A few minutes later, I was amazed to see Max coming toward us with his three men, escorted by our soldiers. He was grinning, dressed in desert fatigues, sun-burned and caked with dirt.

I strode out to meet him and clasped his hand warmly. “William,” he said. “You're looking a whole lot more alive than the last time I saw you.”

“Thanks for that,” I replied.

“You'd a done it for me,” he said. “I couldn't figure out how to get you out sooner.” He glanced around, appraising the situation. “Sorry I couldn't be more help here.”

Max pointed at the still smoking crater where the tank had been. “That SOB. I lit him up with the laser the first time. I don't know how the Raptor missed. The bomb must have malfunctioned. Had to call in a second jet.”

“So that was you?”

“Yeah, we saw the whole thing. Wasn't much we could do to help, beyond calling in another air strike.
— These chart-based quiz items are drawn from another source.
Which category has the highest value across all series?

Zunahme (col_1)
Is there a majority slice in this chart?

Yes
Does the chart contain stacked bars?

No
We waited while your boys mopped up.” He nodded toward Paul, who sat watching us intently. “What's with the prisoners?”

I shrugged. “Says he's going to help us.” I shook my head. “A lot of killing today.”

“I understand. So now what?”

“We're going to secure this building,” I said.

 

*

 

Our intelligence regarding the Dugway Proving Ground was pitifully thin. Chilli and Hawk knew of it from their experience before The Fall. Both of them had actually been there during their time in Special Forces, but their exposure had been limited. We knew the base had been large and well-funded prior to The Fall, and had been the site of top-secret research and development for both biological and chemical weapons. Dugway was cloaked in mystery and security. Chilli had joked that Dugway was the “new Area 51,” and there were rumors among the Special Forces community that bizarre experiments took place there, speculation that alien spacecraft rested somewhere underground with men in white coats poking and prodding and dissecting.
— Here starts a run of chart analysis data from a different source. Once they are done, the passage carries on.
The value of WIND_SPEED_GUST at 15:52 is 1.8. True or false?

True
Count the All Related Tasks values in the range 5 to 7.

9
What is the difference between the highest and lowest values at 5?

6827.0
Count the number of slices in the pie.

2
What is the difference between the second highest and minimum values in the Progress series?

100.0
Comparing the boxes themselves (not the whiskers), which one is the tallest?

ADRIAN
When we discussed it from the safety of Jackson Hole, the tales had seemed laughable and far removed in the way a child's fairytale is disconnected from reality, however, the labyrinthine underground, with its dark sterile corridors and claustrophobic air, contained horrors beyond any fairytale I had ever read. I discovered that sometimes the monsters which rustle and lurk in the black abyss are very real.